Notes &
At The End Of The Day
“But you know what, at the end of the day, it doesn’t matter.”
“At the end of the day, it all comes down to dollars and cents.”
“At the end of the day, the message just has to get out.”
“At the end of the day, we just didn’t play well enough to win.”
And so on. No expression in the English language has nudged its way into common lexicon more than the phrase “ATEOTD”. I think it started in the business world, where all overblown, vague and brain-stomping phrases originate.
The phrase probably sprang organically from boardrooms around the world loaded with people giving their 110 percent in sharing best practices via some kind of trickle-down effect. I mean, these are suits prioritizing important tasks 24-7 and leaving nothing to the back burner. They know that hindsight is 20-20 and dotting your Is is the bottom line. Having said that, others must re-evaluate their methodologies so that they can leverage a seamless transition to a level playing field under a glass ceiling. They need synergy in order to think outside the box in cutting edge ways to reach out to customers before circling back to discuss value-added options to employ an interface that is a true game-changer. I mean, it’s not rocket science.
Office workers and professional sports players are bathed in clichés. Now, all segments of society tend to speak in such ways when wishing to sound knowledgeable on a subject. But it is a way of speaking that is actually not a way of speaking at all. Everybody should be falling down to the pavement while off to buy a bag of milk because they have permitted too many tired clichés to slip past their teeth and fly through their lips that all energy in their bodies has fled.
At the end of the day is the king. And the absolute worst. Here is what I know about this phrase: it is a song in “Les Miserables”, it is the first full-length LP by a Malaysian band called “Disagree” (they were teenagers when they so creatively named their release), and there is a TV movie titled “At the end of the day: the Sue Rodriguez Story.”
When I hear the phrase, I can no longer pay attention. There is a vacuum in my brain that sucks my attention and its on-switch is the phrase ATEOTD. What, on the face of God’s Earth, does this mean? It is, as Urban Dictionary calls it, a “rubbish phrase”, an “irritating verbal crutch” and a saying used by people to prove a point that they cannot otherwise express. It is a black hole. It is also, as you might have hypothesized, one of my more intense pet peeves.

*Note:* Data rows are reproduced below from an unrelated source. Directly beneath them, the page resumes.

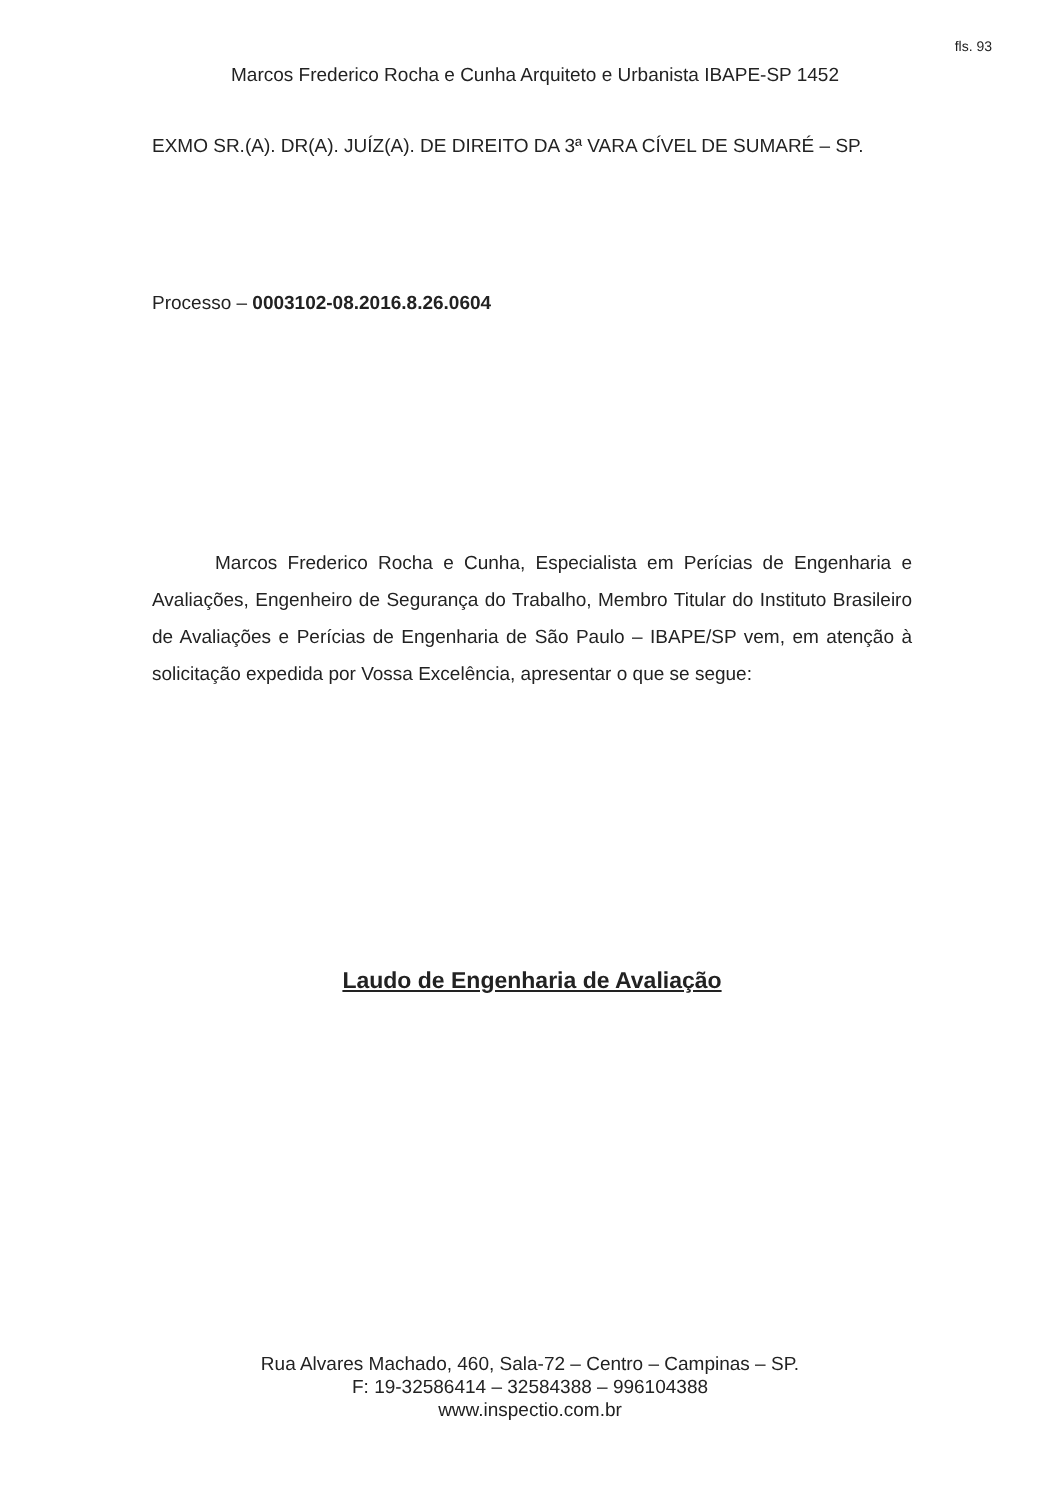fls. 93
Marcos Frederico Rocha e Cunha Arquiteto e Urbanista IBAPE-SP 1452
EXMO SR.(A). DR(A). JUÍZ(A). DE DIREITO DA 3ª VARA CÍVEL DE SUMARÉ – SP.
Processo – 0003102-08.2016.8.26.0604
Marcos Frederico Rocha e Cunha, Especialista em Perícias de Engenharia e Avaliações, Engenheiro de Segurança do Trabalho, Membro Titular do Instituto Brasileiro de Avaliações e Perícias de Engenharia de São Paulo – IBAPE/SP vem, em atenção à solicitação expedida por Vossa Excelência, apresentar o que se segue:
Laudo de Engenharia de Avaliação
Rua Alvares Machado, 460, Sala-72 – Centro – Campinas – SP.
F: 19-32586414 – 32584388 – 996104388
www.inspectio.com.br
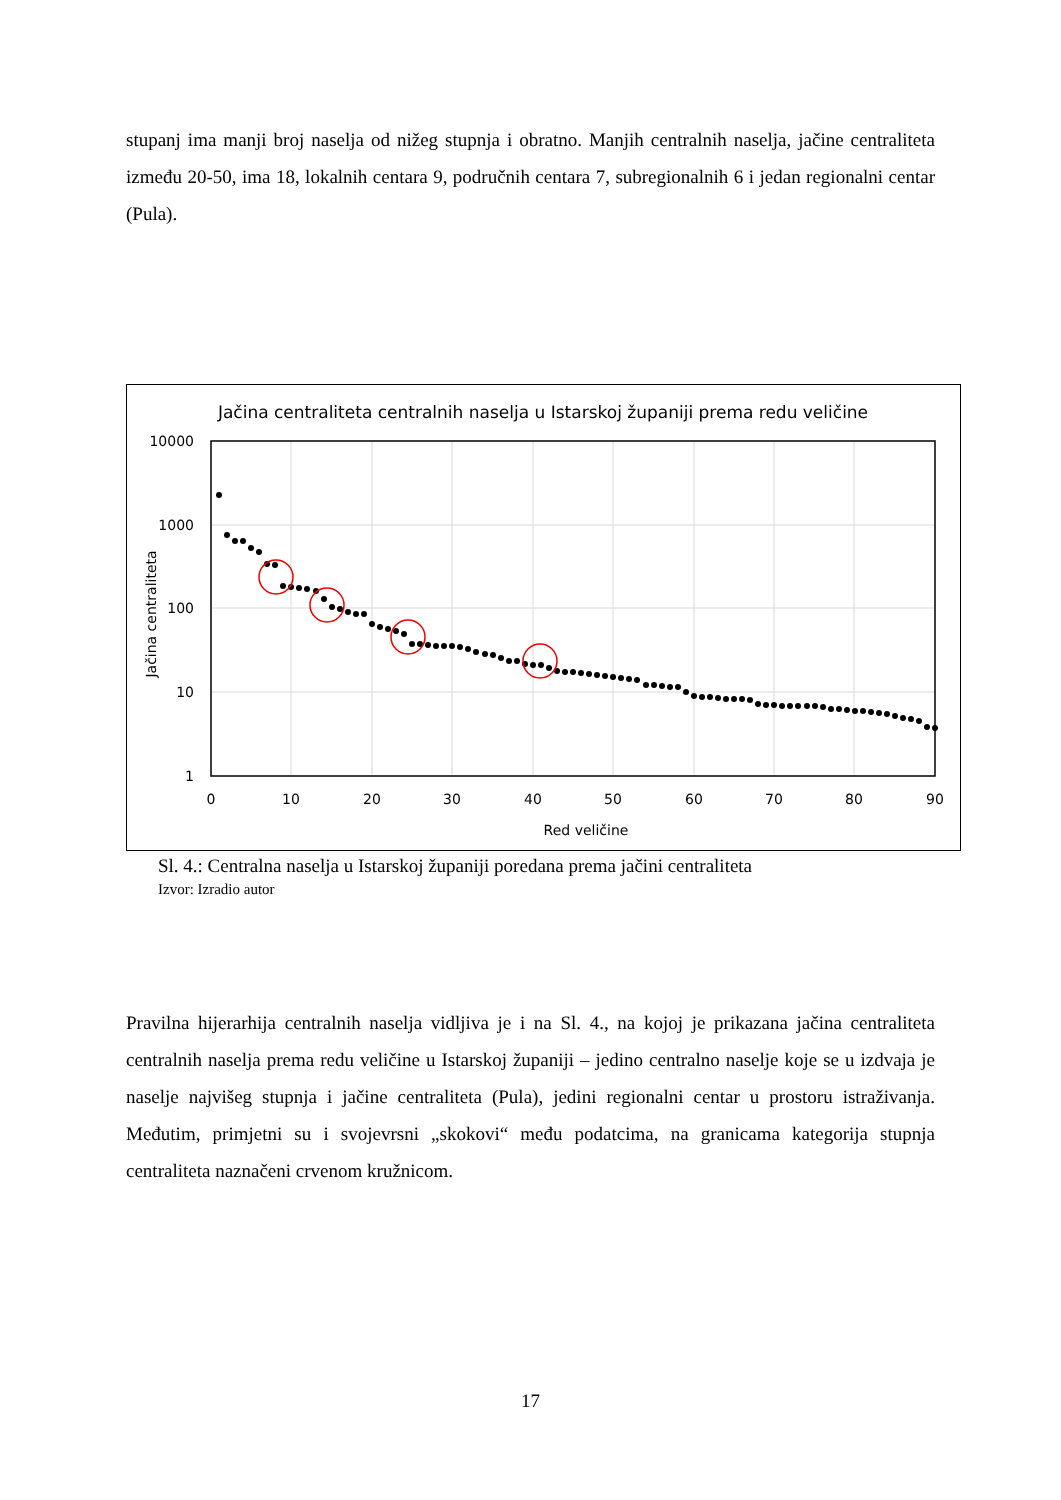stupanj ima manji broj naselja od nižeg stupnja i obratno. Manjih centralnih naselja, jačine centraliteta između 20-50, ima 18, lokalnih centara 9, područnih centara 7, subregionalnih 6 i jedan regionalni centar (Pula).
Jačina centraliteta centralnih naselja u Istarskoj županiji prema redu veličine
10000
1000
100
10
1
0
10
20
30
40
50
60
70
80
90
Red veličine
Jačina centraliteta
Sl. 4.: Centralna naselja u Istarskoj županiji poredana prema jačini centraliteta
Izvor: Izradio autor
Pravilna hijerarhija centralnih naselja vidljiva je i na Sl. 4., na kojoj je prikazana jačina centraliteta centralnih naselja prema redu veličine u Istarskoj županiji – jedino centralno naselje koje se u izdvaja je naselje najvišeg stupnja i jačine centraliteta (Pula), jedini regionalni centar u prostoru istraživanja. Međutim, primjetni su i svojevrsni „skokovi“ među podatcima, na granicama kategorija stupnja centraliteta naznačeni crvenom kružnicom.
17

The problem is you can’t escape it. It is always, at any hour of the day, the end of the day because somebody says it. Do drug dealers in darkened alleys inform their customers that at the end of the day the price is set by market standards? Why don’t we say “What matters most is….” or “Most importantly…” or “We need to focus on…” or any other neater, more expressive and more amazingly not-vague phrase.
I want everyone to stop using it. Can we all agree? We need a website so that everyone in the world can go and agree to stop doing something. That would actually, as I think more of it, solve most of the global issues. I think we should start with the death of the ATEOTD phrase.
There is only one thing that this phrase means. The only thing in which it is not vague at all. In fact, it is most accurate in describing this thing.
At the end of the day, it is tomorrow.